Trevi nel Lazio: Quaranta giovani per il Servizio civile, primato in provincia

Il progetto di Servizio Civile presentato dal Comune di Trevi nel Lazio è stato valutato positivamente e inserito nella graduatoria regionale, con il finanziamento del Dipartimento della Gioventù e del Servizio Civile Nazionale. Ma c’è di più, in questo progetto saranno impegnati ben 40 giovani del paese tra i 18 e i 28 anni, portando così Trevi nel Lazio a classificarsi come primo Comune della Ciociaria e della Regione in questo settore.

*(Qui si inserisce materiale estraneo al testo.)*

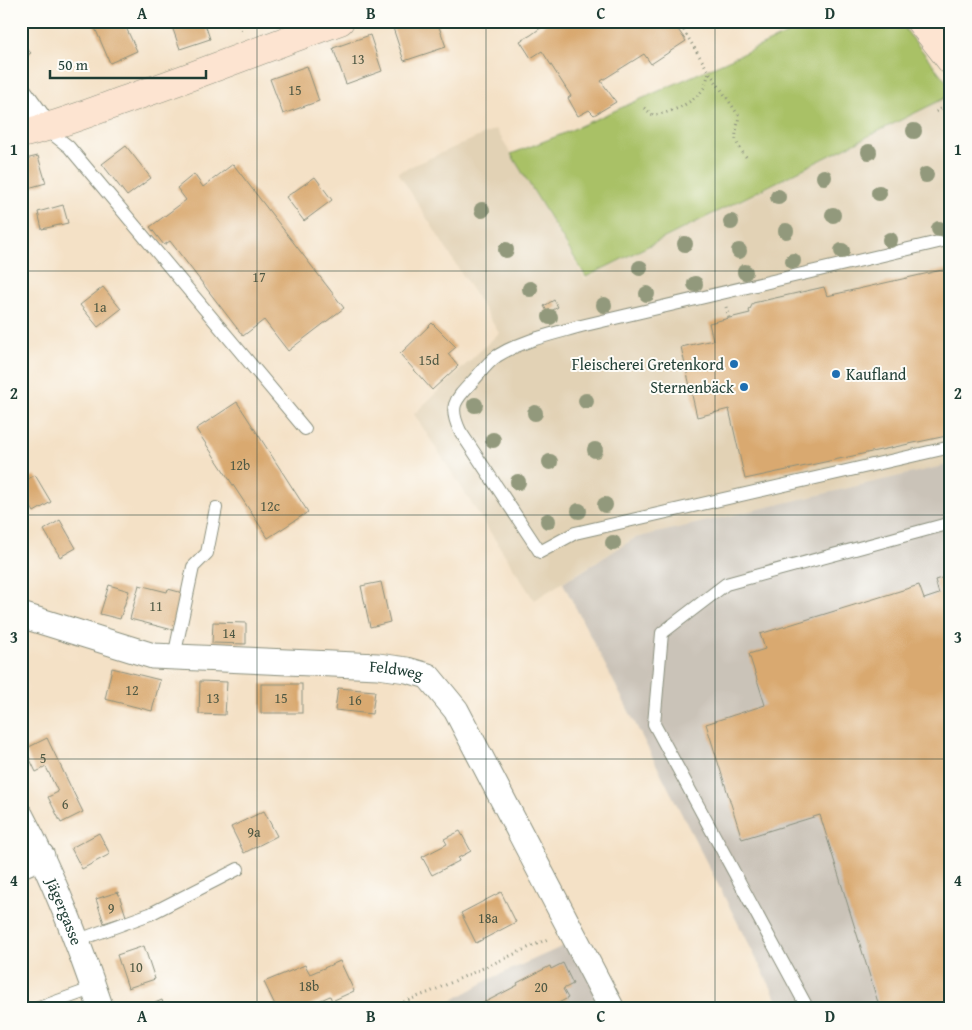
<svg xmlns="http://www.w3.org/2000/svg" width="972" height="1030" font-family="'Gentium Book Plus',serif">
<rect width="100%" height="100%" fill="#fdfcf7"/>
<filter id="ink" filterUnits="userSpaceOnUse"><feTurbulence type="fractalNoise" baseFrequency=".02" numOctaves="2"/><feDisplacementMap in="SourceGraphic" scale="10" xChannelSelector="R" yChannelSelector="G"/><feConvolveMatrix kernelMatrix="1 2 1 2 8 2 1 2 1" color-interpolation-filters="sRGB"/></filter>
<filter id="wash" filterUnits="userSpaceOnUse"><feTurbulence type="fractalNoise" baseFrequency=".0096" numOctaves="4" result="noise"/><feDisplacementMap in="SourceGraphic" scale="20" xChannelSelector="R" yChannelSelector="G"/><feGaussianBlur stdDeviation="1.12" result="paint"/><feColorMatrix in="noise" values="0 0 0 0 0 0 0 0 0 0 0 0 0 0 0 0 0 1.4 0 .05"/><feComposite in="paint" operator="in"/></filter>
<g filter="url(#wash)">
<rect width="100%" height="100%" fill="#f4e1c6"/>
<path fill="#e2d2b5" d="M949 81 951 83V464L635 538 534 600 414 414 499 333 398 172 496 129 585 279Z"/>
<g fill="#cac3b8">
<path d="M951 464V1009H782L563 583 635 538Z"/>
<path d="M577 940 612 1009H437L490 979Z"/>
</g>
<path fill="#a9c166" stroke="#647f4d" d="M816 21H899L949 85 945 98 586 277 511 154 560 135Z"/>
<g id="blocks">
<g fill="#d9a970">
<path d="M92 21H123L137 51 110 63Z"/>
<path d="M170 21H204L210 39 180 49Z"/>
<path d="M403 21H437L446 47 404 61 392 25Z"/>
<path d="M550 21H672L686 41 651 64 644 54 601 81 616 102 594 115 589 110 578 116 568 98 571 96 542 51 531 58 520 41 531 35Z"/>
<path d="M370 35 382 71 346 84 333 48Z"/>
<path d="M21 42 31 53 21 59Z"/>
<path d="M307 66 319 101 283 114 270 79Z"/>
<path d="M126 146 151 178 127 196 102 164Z"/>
<path d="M38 156 46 183 21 190V160Z"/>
<path d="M233 164 344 308 288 351 264 320 243 336 170 241 164 245 150 227 186 200 177 188 194 174 203 187Z"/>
<path d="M315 177 332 200 304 221 286 197Z"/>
<path d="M63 205 68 223 42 229 38 212Z"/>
<path d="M951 268V435L745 479 729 409 697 417 681 347 713 340 709 323 750 313 749 311 753 303 824 287 827 296Z"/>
<path d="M103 287 121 309 98 327 80 305Z"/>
<path d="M554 300 558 307 548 313 544 306Z"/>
<path d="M432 323 456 347 448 354 458 366 432 390 400 354Z"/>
<path d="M237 402 308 512 268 538 196 429Z"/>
<path d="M35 475 51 502 34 512 21 491V483Z"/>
<path d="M60 520 76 548 60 557 44 530Z"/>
<path d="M951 575V1009H880L820 815 742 839 706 724 765 705 749 654 765 649 760 634 919 585 924 599 939 594 935 580Z"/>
<path d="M381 582 390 622 370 627 361 586Z"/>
<path d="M109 585 129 591 120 619 100 614Z"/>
<path d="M139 585 167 592 168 589 183 593 173 630 130 619Z"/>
<path d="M213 622 246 623V644L212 643Z"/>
<path d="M112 668 160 680 152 711 105 699Z"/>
<path d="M200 681 227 682 225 715 199 714Z"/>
<rect x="261" y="684" width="41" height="29"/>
<path d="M338 688 375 691 372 714 335 710Z"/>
<path d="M47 738 83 812 61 823 48 797 58 792 46 767 36 772 25 749Z"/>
<path d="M264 811 277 836 244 853 231 827Z"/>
<path d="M460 831 471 851 458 858 459 861 432 875 422 857 447 844 444 839Z"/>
<path d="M99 833 110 854 82 869 71 848Z"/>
<path d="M118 892 126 916 104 923 96 899Z"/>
<path d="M501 892 516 922 476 943 461 913Z"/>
<path d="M144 946 155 979 128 988 117 955Z"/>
<path d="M340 961 354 991 332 1001 330 996 301 1009H277L264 982 305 965 310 974Z"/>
<path d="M563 963 573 984 563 989 568 998 547 1009H472L518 985 517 983 550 966 551 969Z"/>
<path d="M162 1000 165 1009H141Z"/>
</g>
</g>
</g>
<g filter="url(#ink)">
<use href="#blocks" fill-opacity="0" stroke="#8a8f7d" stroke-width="1"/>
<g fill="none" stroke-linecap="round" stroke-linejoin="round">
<defs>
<g id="lane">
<path d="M45 128 69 147 305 429"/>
<path d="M951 239 581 326C553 334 523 340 497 356 488 362 480 373 473 381 455 400 448 406 460 431L540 552 575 533 951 447"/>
<path d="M174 657 193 567 207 553 216 508"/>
<path d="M76 941 150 914 238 869"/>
<path d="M36 1009 94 988"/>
<path d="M808 1009 654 724 662 633 726 584 951 523"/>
</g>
<g id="street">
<path d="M21 95 45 128"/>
<path id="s1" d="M21 615 153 656 378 666 407 670 428 676 456 710 612 1009"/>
<path id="s2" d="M21 816C54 878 78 942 101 1009"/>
<path d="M21 865 42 856"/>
</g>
<g id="secondary">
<path d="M920 21 951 61"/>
<path d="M21 134C56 126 89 113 122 101 195 76 267 47 340 21"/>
</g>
</defs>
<use href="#lane" stroke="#8a8f7d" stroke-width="14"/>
<use href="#street" stroke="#8a8f7d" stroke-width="27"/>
<use href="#secondary" stroke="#8a8f7d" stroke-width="29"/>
<g stroke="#8a8f7d" stroke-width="3" stroke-dasharray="1 4" stroke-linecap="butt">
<path d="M235 21 242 32"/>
<path d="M710 73 739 116C735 139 732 139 747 158"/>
<path d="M644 108 653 115C671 113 689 105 702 91 706 86 707 78 709 72L678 21"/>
<path d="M936 112 951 101"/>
<path d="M726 307 729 318"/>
<path d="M385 1009 430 992 550 938"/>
</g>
<use href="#lane" stroke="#fff" stroke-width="12"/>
<use href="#street" stroke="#fff" stroke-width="25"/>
<use href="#secondary" stroke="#fde4d1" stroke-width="28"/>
</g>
<g fill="#92997c">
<circle cx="914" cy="131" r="8"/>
<circle cx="869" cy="152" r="8"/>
<circle cx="926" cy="175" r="8"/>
<circle cx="824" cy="177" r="8"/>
<circle cx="879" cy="193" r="8"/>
<circle cx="778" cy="197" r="8"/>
<circle cx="482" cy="210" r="8"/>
<circle cx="833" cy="215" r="8"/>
<circle cx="731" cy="222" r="8"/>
<circle cx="939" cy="229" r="8"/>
<circle cx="786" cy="231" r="8"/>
<circle cx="890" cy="240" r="8"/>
<circle cx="685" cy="244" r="8"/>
<circle cx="506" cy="250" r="8"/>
<circle cx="739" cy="251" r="8"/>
<circle cx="842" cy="251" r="8"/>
<circle cx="793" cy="261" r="8"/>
<circle cx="640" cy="268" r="8"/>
<circle cx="745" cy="272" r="8"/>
<circle cx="695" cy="284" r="8"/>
<circle cx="530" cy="289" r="8"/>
<circle cx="647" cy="294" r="8"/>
<circle cx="604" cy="305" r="8"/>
<circle cx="550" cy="317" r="8"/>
<circle cx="586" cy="401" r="8"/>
<circle cx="475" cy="405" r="8"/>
<circle cx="535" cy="413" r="8"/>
<circle cx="493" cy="440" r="8"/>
<circle cx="595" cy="450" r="8"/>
<circle cx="550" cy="462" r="8"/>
<circle cx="518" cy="482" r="8"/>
<circle cx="605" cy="505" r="8"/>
<circle cx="579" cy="511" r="8"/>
<circle cx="548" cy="521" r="8"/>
<circle cx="613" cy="543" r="8"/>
</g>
</g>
<path fill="none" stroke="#1f3d34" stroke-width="1" stroke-opacity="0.55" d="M257 21V1009M486 21V1009M715 21V1009M21 271H951M21 515H951M21 759H951"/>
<g fill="#1f6fb2" stroke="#fdfcf7" stroke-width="2">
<circle cx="734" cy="364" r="5"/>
<circle cx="836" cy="374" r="5"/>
<circle cx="744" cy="387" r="5"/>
</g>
<g text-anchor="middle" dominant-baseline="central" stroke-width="4" stroke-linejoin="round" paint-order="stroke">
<g font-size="14" fill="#4e5843">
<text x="358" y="59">13</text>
<text x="295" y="90">15</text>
<text x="259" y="277">17</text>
<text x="100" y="307">1a</text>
<text x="429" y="360">15d</text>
<text x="240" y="465">12b</text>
<text x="270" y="506">12c</text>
<text x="156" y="606">11</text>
<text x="229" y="633">14</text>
<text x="132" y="690">12</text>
<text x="213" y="698">13</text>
<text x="281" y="698">15</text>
<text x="355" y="700">16</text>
<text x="43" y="758">5</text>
<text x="65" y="804">6</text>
<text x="254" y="832">9a</text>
<text x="111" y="908">9</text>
<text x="488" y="918">18a</text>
<text x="136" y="967">10</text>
<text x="309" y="986">18b</text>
<text x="541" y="987">20</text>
</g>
<g font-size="16" fill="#1f3d34" stroke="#fdfcf7" text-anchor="end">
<text x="724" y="364">Fleischerei Gretenkord</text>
<text x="846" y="374" text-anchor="start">Kaufland</text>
<text x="734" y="387">Sternenbäck</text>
</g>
<g font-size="16" fill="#1f3d34" stroke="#fdfcf7">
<text stroke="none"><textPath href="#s1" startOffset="382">Feldweg</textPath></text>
<text stroke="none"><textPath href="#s2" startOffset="105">Jägergasse</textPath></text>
</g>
</g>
<rect width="972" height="1030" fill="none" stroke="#fdfcf7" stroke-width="55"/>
<path d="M50 70v8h156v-8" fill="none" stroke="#1f3d34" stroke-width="2.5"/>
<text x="58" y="70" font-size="15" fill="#1f3d34" stroke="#fdfcf7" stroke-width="4" paint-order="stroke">50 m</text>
<rect x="28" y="28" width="916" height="974" fill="none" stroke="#1f3d34" stroke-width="2"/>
<g font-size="16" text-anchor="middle" font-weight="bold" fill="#1f3d34">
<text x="142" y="19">A</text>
<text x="371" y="19">B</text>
<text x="601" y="19">C</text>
<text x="830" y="19">D</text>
<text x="14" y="155">1</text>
<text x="958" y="155">1</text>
<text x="14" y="399">2</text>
<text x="958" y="399">2</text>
<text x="14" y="643">3</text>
<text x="958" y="643">3</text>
<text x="14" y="886">4</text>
<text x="958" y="886">4</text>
<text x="142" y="1022">A</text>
<text x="371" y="1022">B</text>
<text x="601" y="1022">C</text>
<text x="830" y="1022">D</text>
</g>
</svg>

“Per l’Amministrazione da me guidata e per l’intera Comunità di Trevi nel Lazio – ha sottolineato il sindaco Silvio Grazioli – è un motivo di grande soddisfazione essersi classificati in assoluto in tutta la Regione fra i Comuni in cui saranno impiegati il maggior numero di volontari, ben 40. I giovani selezionati verranno impegnati nei progetti per dodici mesi, ricevendo un assegno mensile di 433,80 euro. Questo vuol dire che in un anno entreranno 250mila euro nelle tasche dei giovani di Trevi. Il servizio civile è di certo un’opportunità, rivolta a chi ha dai 18 ai 28 anni per avvicinarsi al mondo del lavoro, consentendo di fare esperienza pratica e concreta, accrescendo il proprio bagaglio personale di conoscenze e competenze anche professionali e diventare così un cittadino attivo. E’ un’opportunità per riscoprire come le proprie attività e il proprio servizio generino valore e benefici non solo per se stessi, ma anche per singole persone o per la collettività intera. Tutto questo, partecipando concretamente alla vita sociale e comunitaria, mettendo a disposizione i propri saperi, i propri talenti, le proprie energie e il proprio tempo. Per Trevi nel Lazio rappresenta davvero una grande opportunità e se pensiamo che l’Amministrazione Provinciale di Frosinone è riuscita a ottenere 38 volontari mentre il nostro piccolo centro montano ne avrà 40, il risultato ci inorgoglisce ancora di più. Gli obiettivi specifici dei progetti di Servizio civile messi in campo, riguarderanno la sensibilizzazione della cittadinanza al rispetto e alla cura dell’ambiente; la promozione del turismo ambientale-storico e altro. Un importante obiettivo raggiunto – ha concluso il sindaco – specialmente perché riguarda i soggetti maggiormente in difficoltà nel mondo del lavoro, ovvero i giovani, che ora avranno la possibilità di investire le proprie energie per il loro paese”.